Son hatay depreminde deprem olduğunda yola çıktım ertesi sabah oradaydım.
Orada çok akrabam olduğundan depremzedelerin göremediği bir şeyi fark ettim. Yaşanan facia ve korkunun büyüklüğüne rağmen kimse o seviyede değildi.
Yani o kadar büyük bir olay karşısında insanlar aklını kaçırırdı.
Ama beyin kendini kapamış. Yüksek dozda uyuşturucu madde uygulamış. Buda şoka neden olmuş. Sonucunda tüm algılar yavaşlamış. Ayakta rüya moduna alınmış gibi.
Aradan 1 seneden fazla geçti. Ben o günü anlatırken onlardan daha çok heyecanlanıp hissederken onlar sanki normal bir durumu anlatıyor gibiler. Yaşadıklarının büyüklüğünü asla tam anlamıyla hissedememişler.
Sonradan görenler daha çok hissedip anlıyor çünkü gerçeklik duyusu bozulmamış. Ancak yaşayanlarda gerçeklik algısı değiştirilmiş. Bu Allâhü tealanın çok büyük merhametidir.

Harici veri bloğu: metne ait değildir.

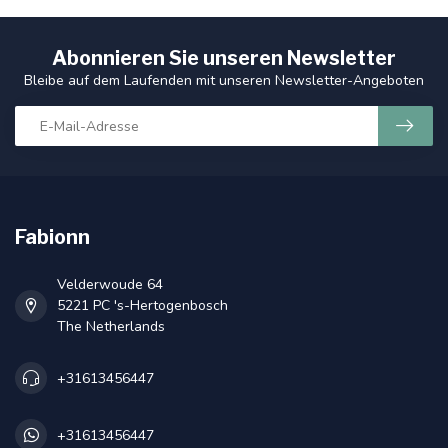
Abonnieren Sie unseren Newsletter
Bleibe auf dem Laufenden mit unseren Newsletter-Angeboten
Fabionn
Velderwoude 64
5221 PC 's-Hertogenbosch
The Netherlands
+31613456447
+31613456447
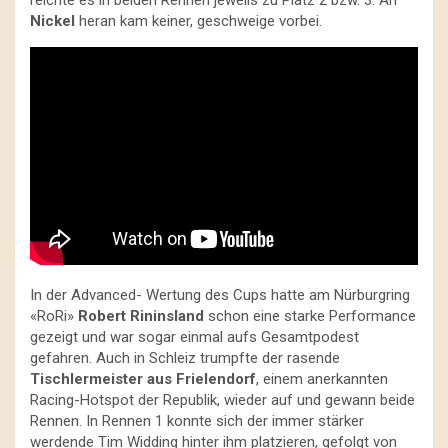
Nickel
heran kam keiner, geschweige vorbei.
In der Advanced- Wertung des Cups hatte am Nürburgring
«RoRi»
Robert Rininsland
schon eine starke Performance
gezeigt und war sogar einmal aufs Gesamtpodest
gefahren. Auch in Schleiz trumpfte der rasende
Tischlermeister aus Frielendorf
, einem anerkannten
Racing-Hotspot der Republik, wieder auf und gewann beide
Rennen. In Rennen 1 konnte sich der immer stärker
werdende Tim Widding hinter ihm platzieren, gefolgt von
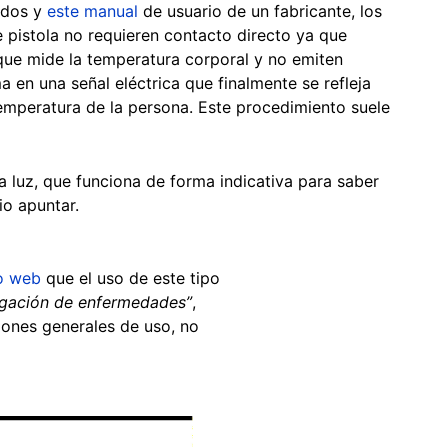
ados y
este manual
de usuario de un fabricante, los
 pistola no requieren contacto directo ya que
 que mide la temperatura corporal y no emiten
a en una señal eléctrica que finalmente se refleja
 temperatura de la persona. Este procedimiento suele
 luz, que funciona de forma indicativa para saber
io apuntar.
io web
que el uso de este tipo
pagación de enfermedades”
,
ciones generales de uso, no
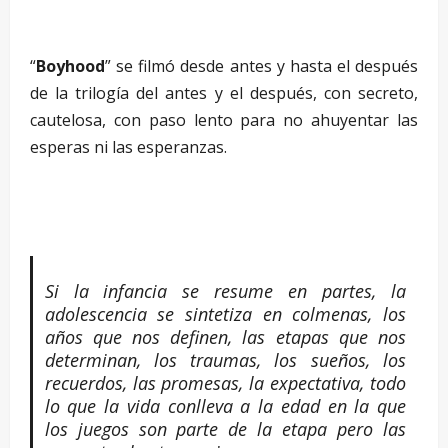
“
Boyhood
” se filmó desde antes y hasta el después
de la trilogía del antes y el después, con secreto,
cautelosa, con paso lento para no ahuyentar las
esperas ni las esperanzas.
–
Si la infancia se resume en partes, la
adolescencia se sintetiza en colmenas, los
años que nos definen, las etapas que nos
determinan, los traumas, los sueños, los
recuerdos, las promesas, la expectativa, todo
lo que la vida conlleva a la edad en la que
los juegos son parte de la etapa pero las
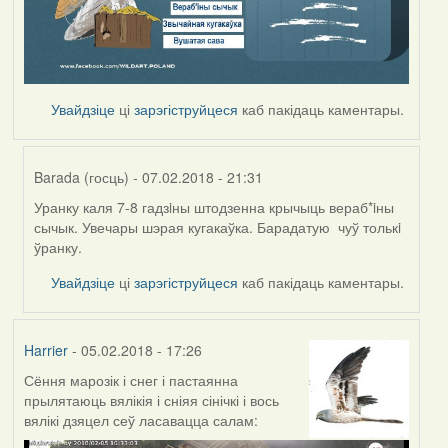
Увайдзіце
ці
зарэгіструйцеся
каб пакідаць каментары.
Barada (госць)
- 07.02.2018 - 21:31
Уранку каля 7-8 гадзiны штодзенна крычыць вераб*iны
In
сычык. Увечары шэрая кугакаўка. Барадатую чуў толькi
reply
ўранку.
to
by
Увайдзіце
ці
зарэгіструйцеся
каб пакідаць каментары.
Harrier
Harrier
- 05.02.2018 - 17:26
Сёння марозік і снег і пастаянна
прылятаюць вялікія і сніяя сінічкі і вось
вялікі дзяцел сеў ласавацца салам:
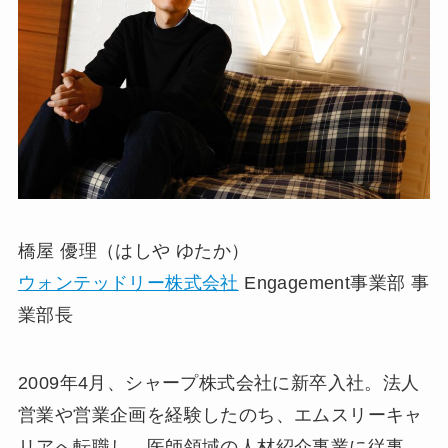
橋屋 優理（はしや ゆたか）
ウォンテッドリー株式会社
Engagement事業部 事
業部長
2009年4月、シャープ株式会社に新卒入社。法人
営業や営業企画を経験したのち、エムスリーキャ
リアへ転職し、医師領域の人材紹介事業に従事。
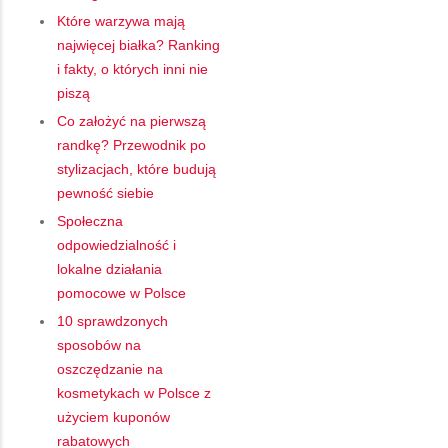
Które warzywa mają
najwięcej białka? Ranking
i fakty, o których inni nie
piszą
Co założyć na pierwszą
randkę? Przewodnik po
stylizacjach, które budują
pewność siebie
Społeczna
odpowiedzialność i
lokalne działania
pomocowe w Polsce
10 sprawdzonych
sposobów na
oszczędzanie na
kosmetykach w Polsce z
użyciem kuponów
rabatowych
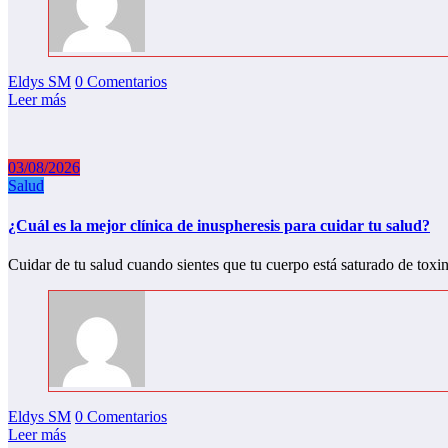
Eldys SM
0 Comentarios
Leer más
03/08/2026
Salud
¿Cuál es la mejor clínica de inuspheresis para cuidar tu salud?
Cuidar de tu salud cuando sientes que tu cuerpo está saturado de toxi
Eldys SM
0 Comentarios
Leer más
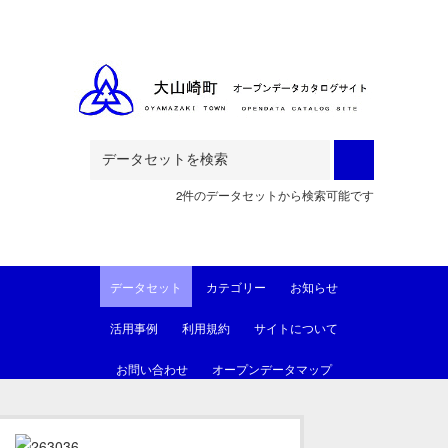
Skip to main content
2件のデータセットから検索可能です
データセット
カテゴリー
お知らせ
活用事例
利用規約
サイトについて
お問い合わせ
オープンデータマップ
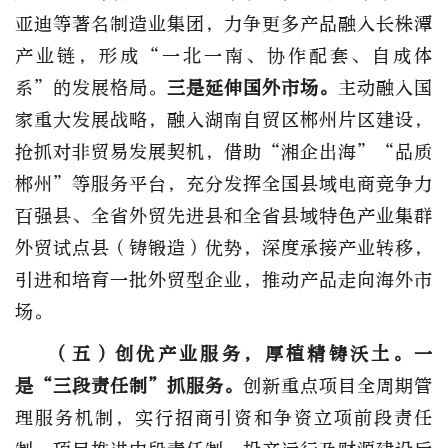
亚迪等著名制造业集团，力争更多产品融入长株潭
产业链，形成“一北一南、协作配套、自成体
系”的发展格局。
三是延伸国外市场。
主动融入国
家重大发展战略，融入湖南自贸区郴州片区建设，
抢抓对非贸易发展契机，借助“湘企出海”“品质
郴州”等服务平台，充分发挥全国县域电商竞争力
百强县、全省外贸先进县和全省县域特色产业集群
外贸试点县（铸锻造）优势，深度承接产业转移，
引进和培育一批外贸型企业，推动产品走向海外市
场。
（五）创优产业服务，厚植精铸沃土。
一
是“三段责任制”抓服务。
创新重点项目全周期管
理服务机制，实行招商引资和争资立项前段责任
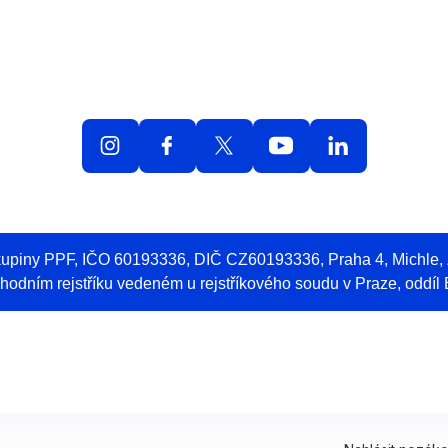
olná místa
O práci v O2
Benefity
Blog
Web 
skupiny PPF, IČO 60193336, DIČ CZ60193336, Praha 4, Michle
odním rejstříku vedeném u rejstříkového soudu v Praze, oddíl 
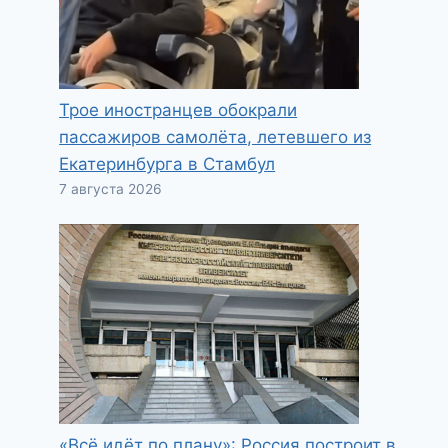
Трое иностранцев обокрали
пассажиров самолёта, летевшего из
Екатеринбурга в Стамбул
7 августа 2026
«Всё идёт по плану»: Россия построит в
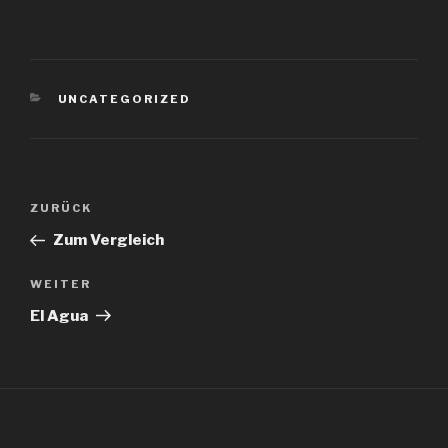
KATEGORIEN
UNCATEGORIZED
Beitragsnavigation
Vorheriger
ZURÜCK
Beitrag
Zum Vergleich
Nächster
WEITER
Beitrag
El Agua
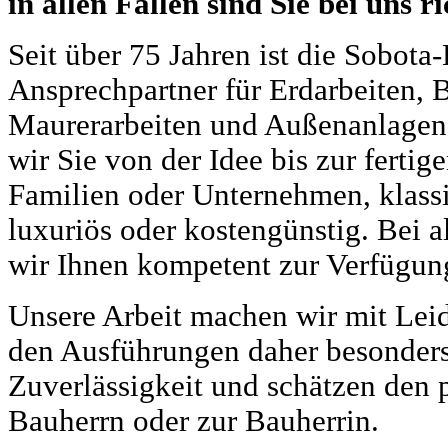
in allen Fällen sind Sie bei uns ri
Seit über 75 Jahren ist die Sobot
Ansprechpartner für Erdarbeiten, 
Maurerarbeiten und Außenanlagen a
wir Sie von der Idee bis zur ferti
Familien oder Unternehmen, klass
luxuriös oder kostengünstig. Bei 
wir Ihnen kompetent zur Verfügun
Unsere Arbeit machen wir mit Leid
den Ausführungen daher besonders 
Zuverlässigkeit und schätzen den
Bauherrn oder zur Bauherrin.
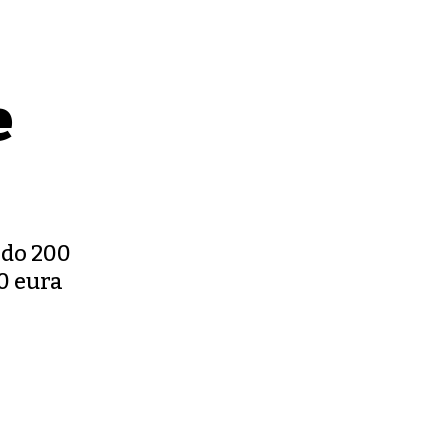
e
 do 200
0 eura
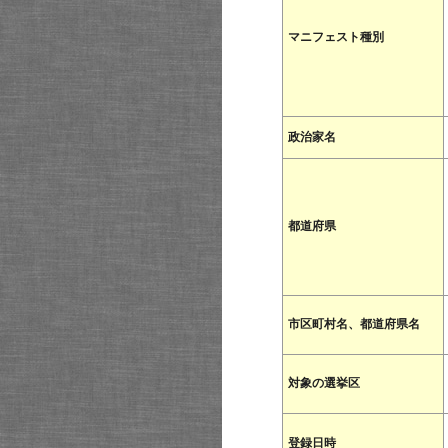
マニフェスト種別
政治家名
都道府県
市区町村名、都道府県名
対象の選挙区
登録日時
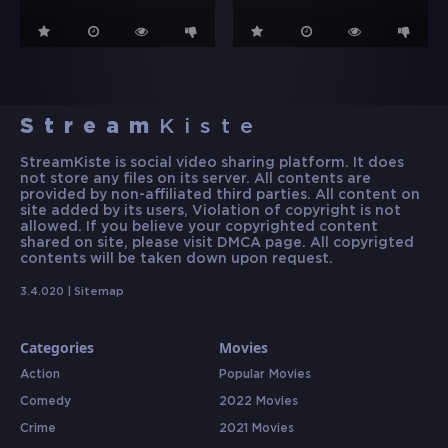
Stream
Kiste
StreamKiste is social video sharing platform. It does
not store any files on its server. All contents are
provided by non-affiliated third parties. All content on
site added by its users, Violation of copyright is not
allowed. If you believe your copyrighted content
shared on site, please visit DMCA page. All copyrigted
contents will be taken down upon request.
3.4.020 |
Sitemap
Categories
Movies
Action
Popular Movies
Comedy
2022 Movies
Crime
2021 Movies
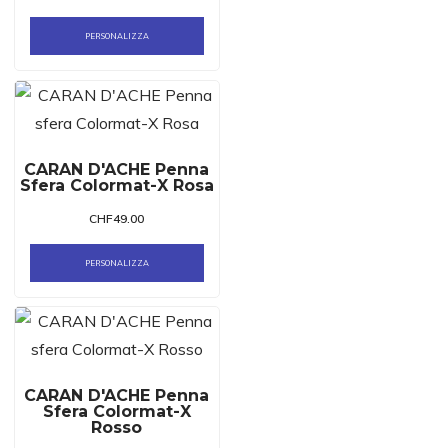
PERSONALIZZA
CARAN D'ACHE Penna
Sfera Colormat-X Rosa
CHF
49.00
PERSONALIZZA
CARAN D'ACHE Penna
Sfera Colormat-X
Rosso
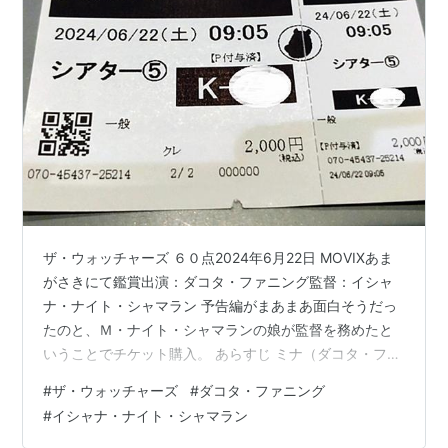
ザ・ウォッチャーズ ６０点2024年6月22日 MOVIXあま
がさきにて鑑賞出演：ダコタ・ファニング監督：イシャ
ナ・ナイト・シャマラン 予告編がまあまあ面白そうだっ
たのと、Ｍ・ナイト・シャマランの娘が監督を務めたと
いうことでチケット購入。 あらすじ ミナ（ダコタ・ファ
ニング）は、スコットランドの動物園に鳥を届けに行く
#
ザ・ウォッチャーズ
#
ダコタ・ファニング
道中の森で車が故障してしまう。助けを求めるミナの前
#
イシャナ・ナイト・シャマラン
に突如老婆が現われ、ミナは奇妙な小屋に誘われる。そ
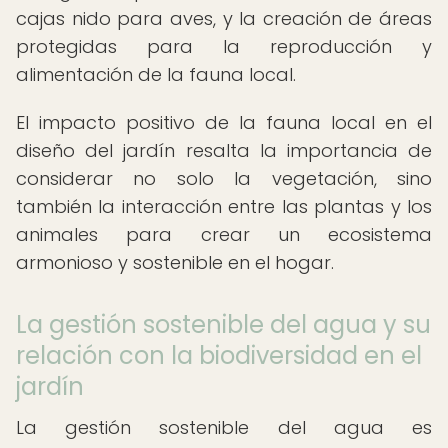
cajas nido para aves, y la creación de áreas
protegidas para la reproducción y
alimentación de la fauna local.
El impacto positivo de la fauna local en el
diseño del jardín resalta la importancia de
considerar no solo la vegetación, sino
también la interacción entre las plantas y los
animales para crear un ecosistema
armonioso y sostenible en el hogar.
La gestión sostenible del agua y su
relación con la biodiversidad en el
jardín
La gestión sostenible del agua es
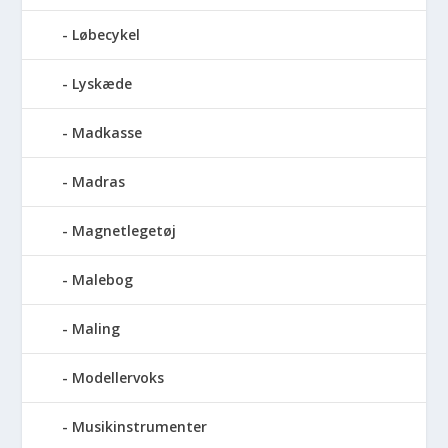
Løbecykel
Lyskæde
Madkasse
Madras
Magnetlegetøj
Malebog
Maling
Modellervoks
Musikinstrumenter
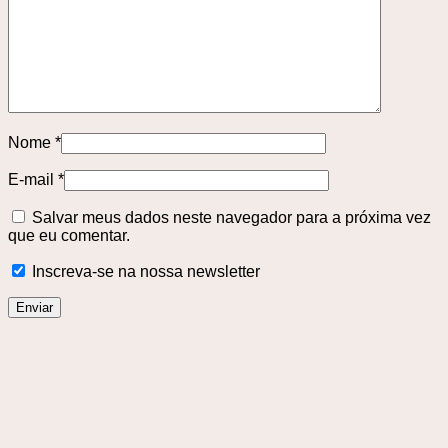
Nome
*
E-mail
*
Salvar meus dados neste navegador para a próxima vez
que eu comentar.
Inscreva-se na nossa newsletter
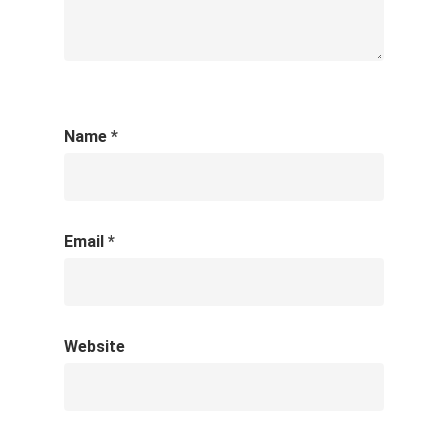
Name
*
Email
*
Website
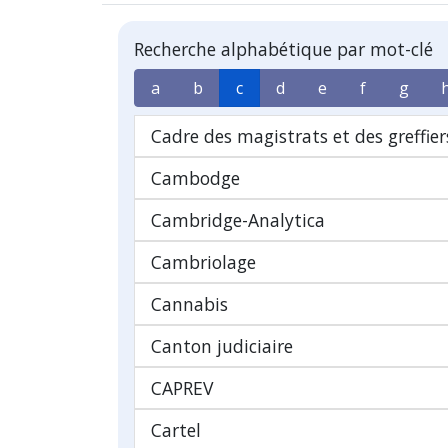
Recherche alphabétique par mot-clé
a
b
c
d
e
f
g
Cadre des magistrats et des greffier
Cambodge
Cambridge-Analytica
Cambriolage
Cannabis
Canton judiciaire
CAPREV
Cartel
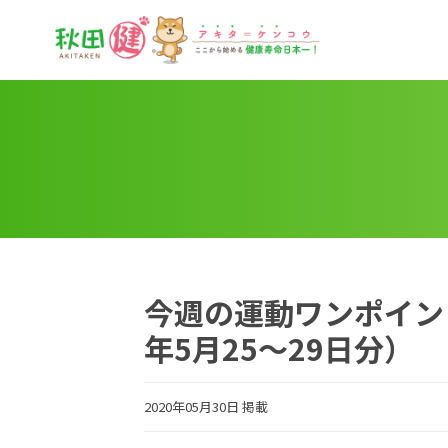
秋田健
今週の運動ワンポイン
年5月25～29日分）
2020年05月30日 掲載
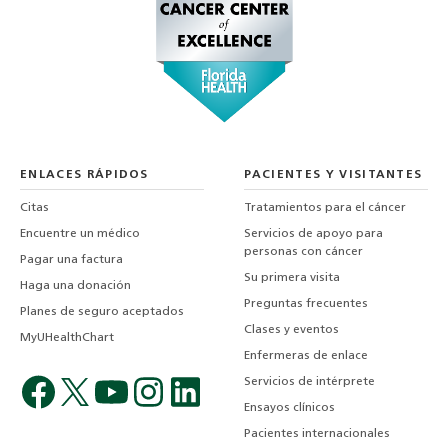
ENLACES RÁPIDOS
PACIENTES Y VISITANTES
Citas
Tratamientos para el cáncer
Encuentre un médico
Servicios de apoyo para
personas con cáncer
Pagar una factura
Su primera visita
Haga una donación
Preguntas frecuentes
Planes de seguro aceptados
Clases y eventos
MyUHealthChart
Enfermeras de enlace
Servicios de intérprete
Ensayos clínicos
Pacientes internacionales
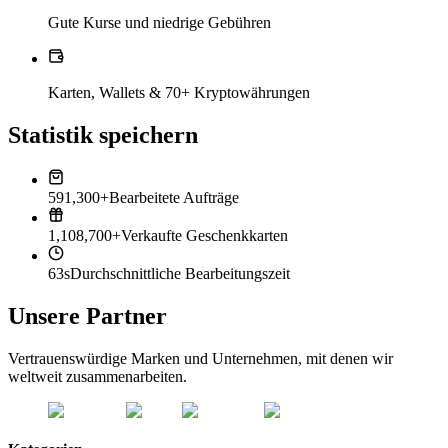
Gute Kurse und niedrige Gebühren
Karten, Wallets & 70+ Kryptowährungen
Statistik speichern
591,300+
Bearbeitete Aufträge
1,108,700+
Verkaufte Geschenkkarten
63s
Durchschnittliche Bearbeitungszeit
Unsere Partner
Vertrauenswürdige Marken und Unternehmen, mit denen wir
weltweit zusammenarbeiten.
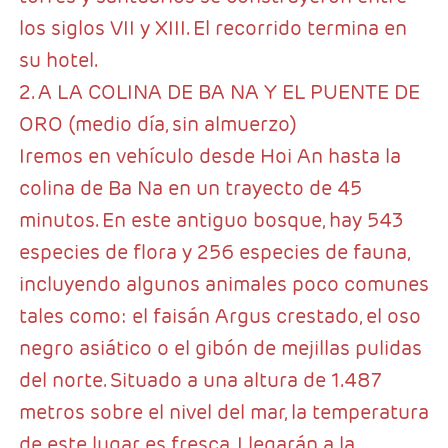
los siglos VII y XIII. El recorrido termina en
su hotel.
2. A LA COLINA DE BA NA Y EL PUENTE DE
ORO (medio día, sin almuerzo)
Iremos en vehículo desde Hoi An hasta la
colina de Ba Na en un trayecto de 45
minutos. En este antiguo bosque, hay 543
especies de flora y 256 especies de fauna,
incluyendo algunos animales poco comunes
tales como: el faisán Argus crestado, el oso
negro asiático o el gibón de mejillas pulidas
del norte. Situado a una altura de 1.487
metros sobre el nivel del mar, la temperatura
de este lugar es fresca. Llegarán a la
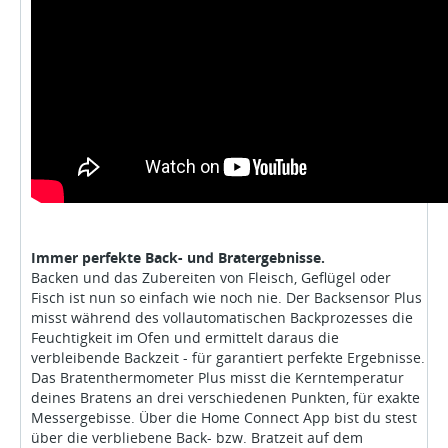
Immer perfekte Back- und Bratergebnisse.
Backen und das Zubereiten von Fleisch, Geflügel oder
Fisch ist nun so einfach wie noch nie. Der Backsensor Plus
misst während des vollautomatischen Backprozesses die
Feuchtigkeit im Ofen und ermittelt daraus die
verbleibende Backzeit - für garantiert perfekte Ergebnisse.
Das Bratenthermometer Plus misst die Kerntemperatur
deines Bratens an drei verschiedenen Punkten, für exakte
Messergebisse. Über die Home Connect App bist du stest
über die verbliebene Back- bzw. Bratzeit auf dem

Bu koruma sistemi olmasa o insanlar ya ölür ya akıllarını kaçırır ya da değersizleşirlerdi.
Allâh insana taşıyamayacağı yüklemez'in bir tefsiridir bu olay. Normal şartlarda normal insanların zamanla alışabileceği şeylere deprem gibi bir olay ile sadece bir kaç dakikada alışması ancak Allâhın rahmeti ile açıklanabilir.
Ortamı düşünün hava karanlık ve kapalı; Şimşekler çakıyor aşırı bir yağış var. Sarsıntı inanılır gibi değil. Sesler çok korkutucu.
Şimdi bir amel yaparken size bunları yaşayacaksınız denilse korkudan asla bunu yapamazsınız değil mi? Ama milyon kişi bunu aynı anda yaptı. Yaşamlarındaki en büyük korku ve acılarla yüzleştiler.
Hani hüddam edinme amellerinde anlatılır. Ev yıkılacakmış gibi sarsılıyor. Zifiri karanlık. Çığlıklar sesler.
Bu korku ortamında zaten korkudan beslenen cinlerde korkuya ortak olmuşlardı belkide. Ben deprem sonrasında bu korkuyu yaşayan karaltılar gördüm diyen depremzeler gördüm. Uzun süre tahaccüde kalkamayanlar oldu.